13. I have perused the annexures to the application and I note that indeed there are chase-up letters which were made to the respondents herein and in relation to the settlement of the decree herein. On the face of the said letters and which have not been disputed, it is my view that the respondents herein were served with the said order and as such are aware of the same. That being so, the 1st respondent has a duty to advise the 2nd respondent and/ or the government to pay the said decretal sum.

14. However, as I have already stated, for orders punishing a person for contempt of court to issue, the applicant must show that the orders were served personally on the alleged contemnor and in this case, acting Principal Secretary Ministry of Interior and Coordination of National Government. Despite the letters annexed to the application having been stamped as having been received by the respondents, there is nothing on record to show as to how the service was effected. The ex-parte applicants’ advocates on record did not annex to the application evidence of the orders having been served on the alleged contemnor.  I am alive to the decision by Lenaola J (as he then was) in Basil Criticos –vs- Attorney General & 4 others [2012] e-KLRto the effect that knowledge supersedes personal service and for good reason and where a party clearly acts and shows that he has knowledge of a court order, the strict requirement that service must be proved is rendered unnecessary.  There is nothing to show that the acting Principal Secretary Ministry of Interior and Coordination of National Government have had knowledge of the said orders.

15. I say so because as it can be seen from the application, the ex-parte applicants seek for orders committing the acting Principal Secretary Ministry of Interior and Coordination of National Government to civil jail and for the court to impose a fine of at least five hundred thousand shillings.

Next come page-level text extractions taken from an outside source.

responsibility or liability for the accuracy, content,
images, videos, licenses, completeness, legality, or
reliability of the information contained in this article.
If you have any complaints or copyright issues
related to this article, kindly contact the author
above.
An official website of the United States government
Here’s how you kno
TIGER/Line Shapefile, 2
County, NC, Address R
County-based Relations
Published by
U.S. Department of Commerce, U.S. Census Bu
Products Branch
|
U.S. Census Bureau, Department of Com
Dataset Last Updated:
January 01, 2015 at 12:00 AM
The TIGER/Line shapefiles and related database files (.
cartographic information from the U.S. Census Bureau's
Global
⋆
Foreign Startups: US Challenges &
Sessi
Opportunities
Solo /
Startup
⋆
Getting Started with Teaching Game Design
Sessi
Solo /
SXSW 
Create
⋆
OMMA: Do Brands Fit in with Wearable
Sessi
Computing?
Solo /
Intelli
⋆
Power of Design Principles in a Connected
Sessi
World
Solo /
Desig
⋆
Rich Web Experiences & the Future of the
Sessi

The constitution guarantees right to liberty, and committal to civil jail definitely has the effect of curtailing that right.

16. There being no evidence of service of the order on the acting Principal Secretary Ministry of Interior and Coordination of National Government, the application herein is hereby struck out.

17. It is so ordered.

DELIVERED, DATED AND SIGNED AT EMBU THIS 17TH DAY OF MARCH, 2021.